While everyone else was searching liquor store rules, I was looking for my track pants. This doesn’t make me a better person – I simply had clearer memories than others of how difficult it was to get vodka last time so already knew the answer.

But also I had firm intentions about behaving better this lockdown. Less of the wine and snacks, more of the daily exercise and creative output.

I found the track pants – my old favourites, plus one pair nabbed in a sale during Level 2 and barely worn, so they feel novel – and rifled through my “bought this on holiday as a souvenir” t-shirts, picking out the ones featuring Minnie Mouse to wear initially which kept the first week cheerful.

Also uplifting was reading a lot of very nice emails hoping I was well and keeping safe, sent by retailers whose stores I’d once spent money in and who thought of me as a loyal customer. Oh, and by the way, I could spend more money with them now online, no trouble at all. It was tremendously thoughtful of them.

Sage advice in these strange times is to stick to usual routines like making the bed each morning. Turns out I do these things – the bed making and also the ironing of sheets and tea towels – entirely for my own satisfaction and not for show. I don’t care if you’re coming over or not, the pillow cases will be smooth.
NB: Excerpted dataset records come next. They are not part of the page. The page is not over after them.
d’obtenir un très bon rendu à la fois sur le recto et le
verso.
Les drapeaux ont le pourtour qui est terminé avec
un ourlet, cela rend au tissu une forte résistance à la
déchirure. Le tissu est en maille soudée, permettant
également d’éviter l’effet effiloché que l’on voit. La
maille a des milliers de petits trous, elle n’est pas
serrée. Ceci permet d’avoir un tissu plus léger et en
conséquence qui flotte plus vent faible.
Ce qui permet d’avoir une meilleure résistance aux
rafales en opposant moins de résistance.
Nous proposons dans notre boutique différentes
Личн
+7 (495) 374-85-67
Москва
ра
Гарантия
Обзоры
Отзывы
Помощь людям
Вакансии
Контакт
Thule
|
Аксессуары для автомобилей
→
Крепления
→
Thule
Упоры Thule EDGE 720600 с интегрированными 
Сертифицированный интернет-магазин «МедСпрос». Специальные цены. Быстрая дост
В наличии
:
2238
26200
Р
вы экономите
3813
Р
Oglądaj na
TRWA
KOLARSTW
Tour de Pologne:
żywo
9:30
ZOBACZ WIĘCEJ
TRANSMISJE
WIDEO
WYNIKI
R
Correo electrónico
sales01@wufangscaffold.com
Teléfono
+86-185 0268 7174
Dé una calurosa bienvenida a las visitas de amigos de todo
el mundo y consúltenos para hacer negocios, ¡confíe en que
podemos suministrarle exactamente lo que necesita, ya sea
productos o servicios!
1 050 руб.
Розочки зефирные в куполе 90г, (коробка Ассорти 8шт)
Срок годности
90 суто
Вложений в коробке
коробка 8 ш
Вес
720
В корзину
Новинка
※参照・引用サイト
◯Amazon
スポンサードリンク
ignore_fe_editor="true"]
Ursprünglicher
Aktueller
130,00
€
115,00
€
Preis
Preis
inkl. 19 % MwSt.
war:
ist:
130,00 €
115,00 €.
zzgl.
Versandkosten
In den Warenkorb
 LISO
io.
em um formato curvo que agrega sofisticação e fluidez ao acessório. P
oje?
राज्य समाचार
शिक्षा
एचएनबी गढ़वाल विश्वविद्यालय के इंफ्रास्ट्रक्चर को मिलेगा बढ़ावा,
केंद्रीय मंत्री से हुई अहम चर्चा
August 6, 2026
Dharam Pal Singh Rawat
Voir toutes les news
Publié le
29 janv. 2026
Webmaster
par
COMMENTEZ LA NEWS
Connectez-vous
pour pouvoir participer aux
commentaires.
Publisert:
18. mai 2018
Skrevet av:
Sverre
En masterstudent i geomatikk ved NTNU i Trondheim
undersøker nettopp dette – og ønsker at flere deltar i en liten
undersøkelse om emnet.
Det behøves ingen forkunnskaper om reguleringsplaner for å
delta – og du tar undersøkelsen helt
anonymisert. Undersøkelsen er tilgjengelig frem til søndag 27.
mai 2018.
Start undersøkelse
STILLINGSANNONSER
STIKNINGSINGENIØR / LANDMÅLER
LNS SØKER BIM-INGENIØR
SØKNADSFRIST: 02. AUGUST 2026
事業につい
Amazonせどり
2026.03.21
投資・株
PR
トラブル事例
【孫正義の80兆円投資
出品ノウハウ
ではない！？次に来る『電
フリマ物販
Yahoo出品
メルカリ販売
Sometimes you forget no one is coming over. The day we’d planned a couple of family Zooms, I found myself elbow deep in the toilet giving it a good scrub halfway round the S-bend before realising our visitors would be in the living room virtually, and not actually using the facilities.

These chats with family and friends in other countries are helpful for hot tips from lockdown veterans, and a sobering reminder that here we’re not dealing with overwhelmed hospitals and daily death tallies.

I always have a list of chores, but I am learning not to obsessively tick them off one at a time. Instead, I am taking what I think of as the “peck” approach. A little bit of each kind of thing that makes me feel like I’ve achieved something or that brings me joy. So daily there is a light dusting of housework, some business admin, a dive into creative work, a chat with someone in the world outside my bubble, and a fair amount of staring at the cat.

In the quietest of times, I am embroidering a cushion with: “Never do today what might usefully amuse you tomorrow.” Very much enjoying the process so obviously I can’t ever finish it.